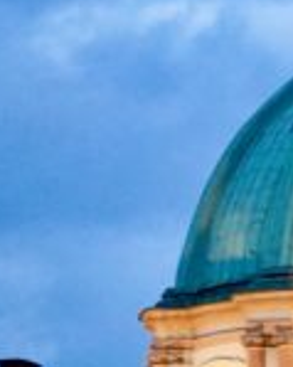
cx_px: 1083
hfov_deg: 3.3
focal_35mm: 451
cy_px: 592
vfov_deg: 4.3
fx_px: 4894
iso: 6400
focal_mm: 70
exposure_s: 1/60
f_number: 5.6
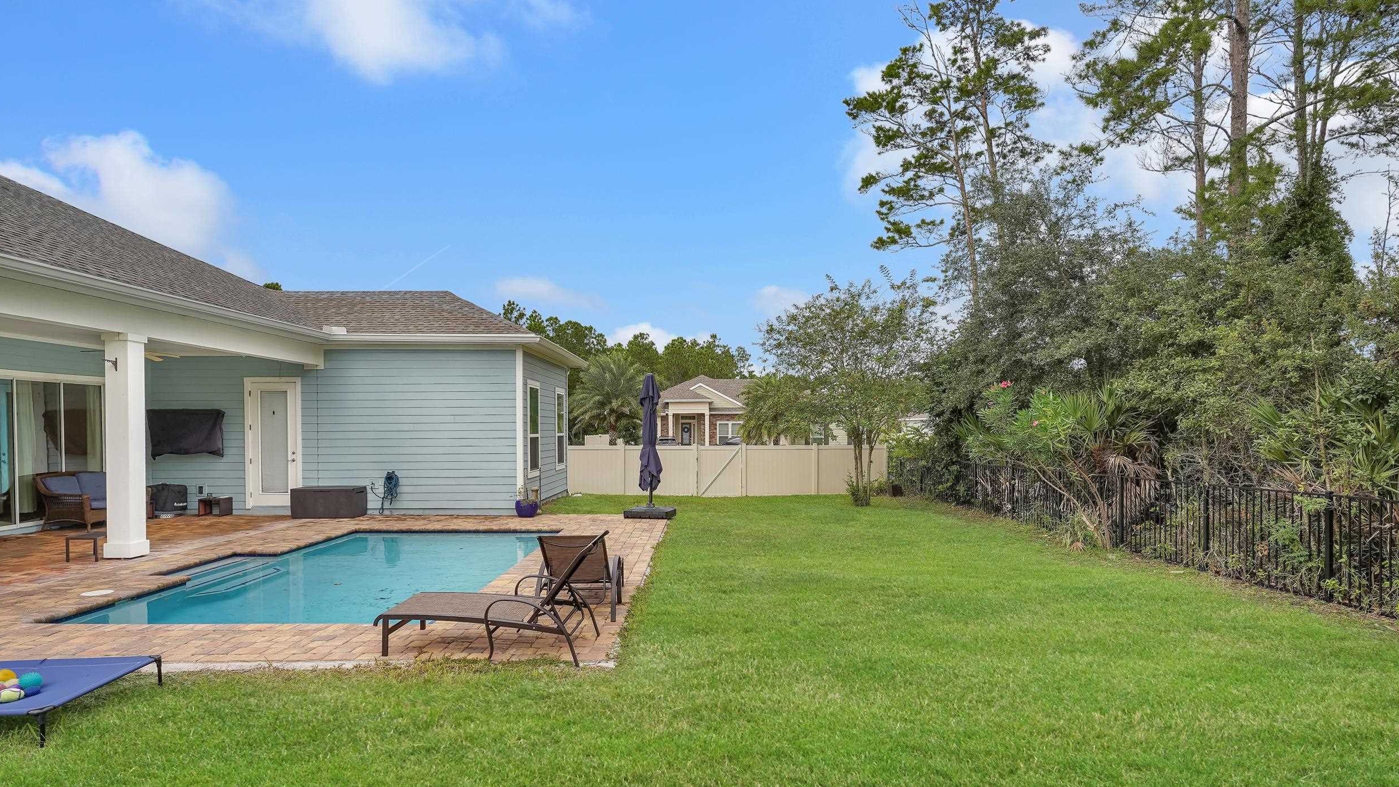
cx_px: 701
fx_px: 705
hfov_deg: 89.6
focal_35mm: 19
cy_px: 442
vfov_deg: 58.2
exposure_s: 1/160
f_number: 8
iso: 100
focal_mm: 18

════════════════

▸ JOB ITEM:
A verbatim copy of every record is to be produced, and pictures are to be excluded from it.

▸ PROBLEM SOLUTION:
cx_px: 1083
hfov_deg: 3.3
focal_35mm: 451
cy_px: 592
vfov_deg: 4.3
fx_px: 4894
iso: 6400
focal_mm: 70
exposure_s: 1/60
f_number: 5.6
cx_px: 701
fx_px: 705
hfov_deg: 89.6
focal_35mm: 19
cy_px: 442
vfov_deg: 58.2
exposure_s: 1/160
f_number: 8
iso: 100
focal_mm: 18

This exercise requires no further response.